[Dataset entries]
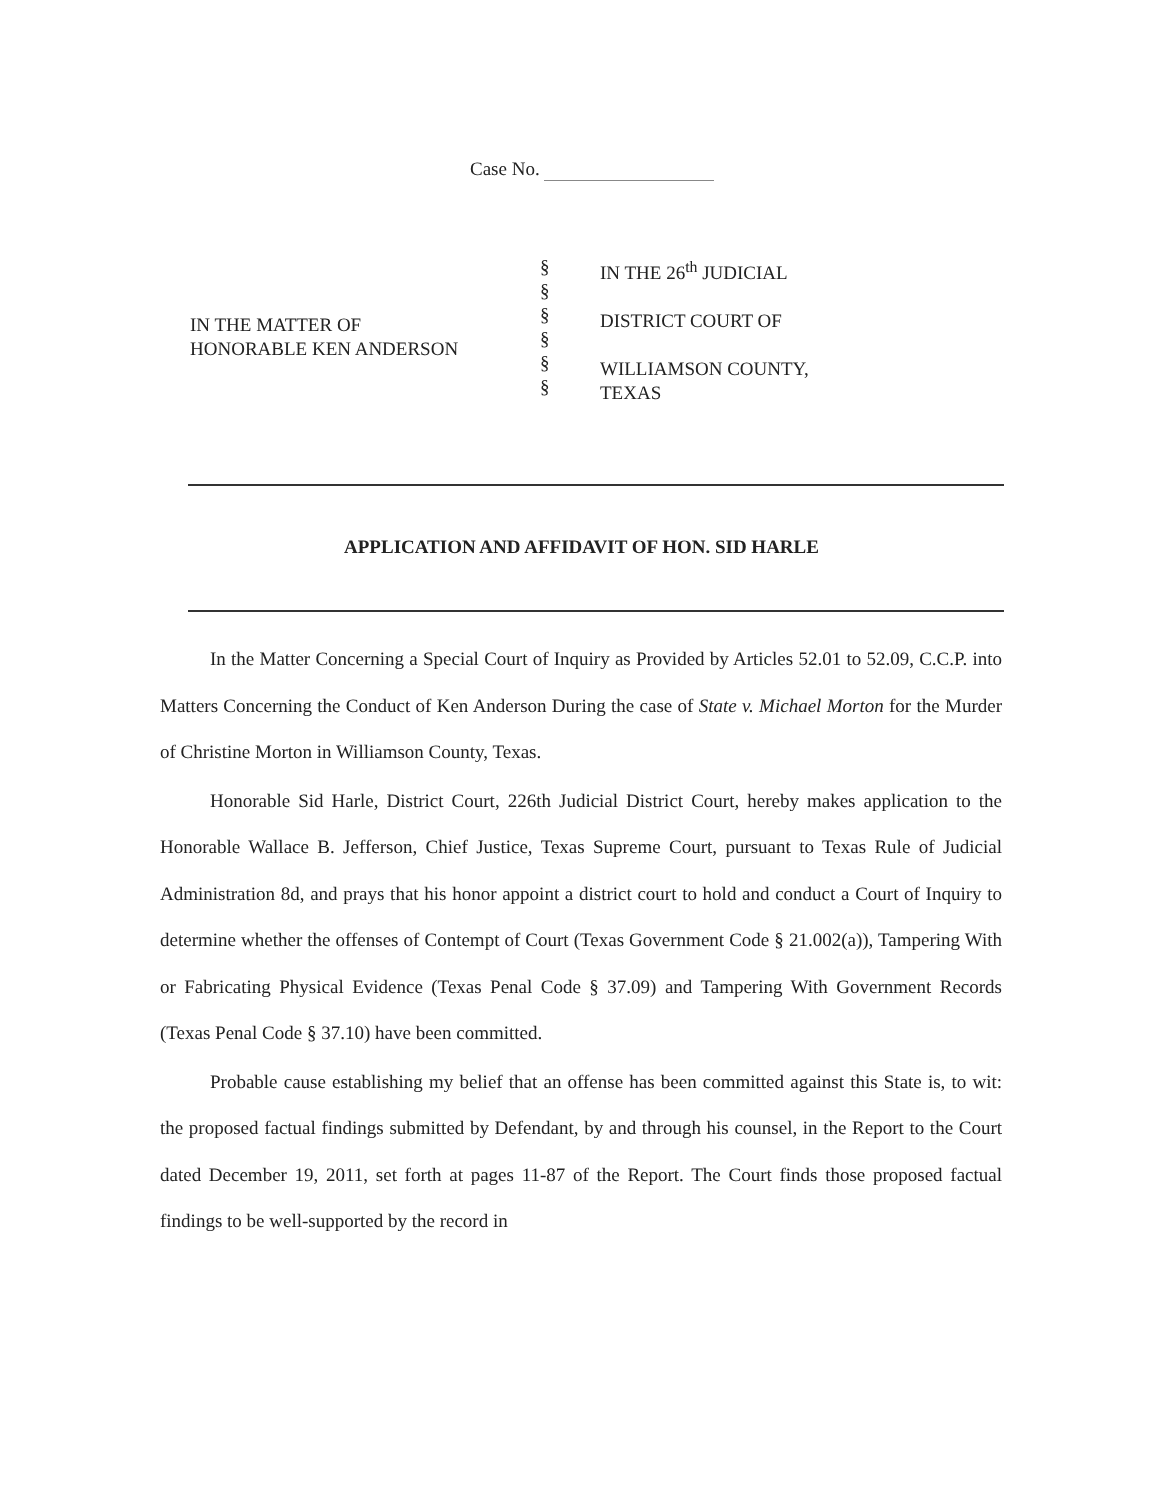Case No.
IN THE MATTER OF
HONORABLE KEN ANDERSON
§
§
§
§
§
§
IN THE 26<sup>th</sup> JUDICIAL
DISTRICT COURT OF
WILLIAMSON COUNTY,
TEXAS
APPLICATION AND AFFIDAVIT OF HON. SID HARLE
In the Matter Concerning a Special Court of Inquiry as Provided by Articles 52.01 to 52.09, C.C.P. into Matters Concerning the Conduct of Ken Anderson During the case of State v. Michael Morton for the Murder of Christine Morton in Williamson County, Texas.
Honorable Sid Harle, District Court, 226th Judicial District Court, hereby makes application to the Honorable Wallace B. Jefferson, Chief Justice, Texas Supreme Court, pursuant to Texas Rule of Judicial Administration 8d, and prays that his honor appoint a district court to hold and conduct a Court of Inquiry to determine whether the offenses of Contempt of Court (Texas Government Code § 21.002(a)), Tampering With or Fabricating Physical Evidence (Texas Penal Code § 37.09) and Tampering With Government Records (Texas Penal Code § 37.10) have been committed.
Probable cause establishing my belief that an offense has been committed against this State is, to wit: the proposed factual findings submitted by Defendant, by and through his counsel, in the Report to the Court dated December 19, 2011, set forth at pages 11-87 of the Report. The Court finds those proposed factual findings to be well-supported by the record in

EXERCISE AIM:
Exactly restate the lines from the beginning of the data through the line with "APPLICATION AND AFFIDAVIT OF HON. SID HARLE", and no others, keeping pictures out.

WRITTEN REPLY:
Case No.
IN THE MATTER OF
HONORABLE KEN ANDERSON
§
§
§
§
§
§
IN THE 26<sup>th</sup> JUDICIAL
DISTRICT COURT OF
WILLIAMSON COUNTY,
TEXAS
APPLICATION AND AFFIDAVIT OF HON. SID HARLE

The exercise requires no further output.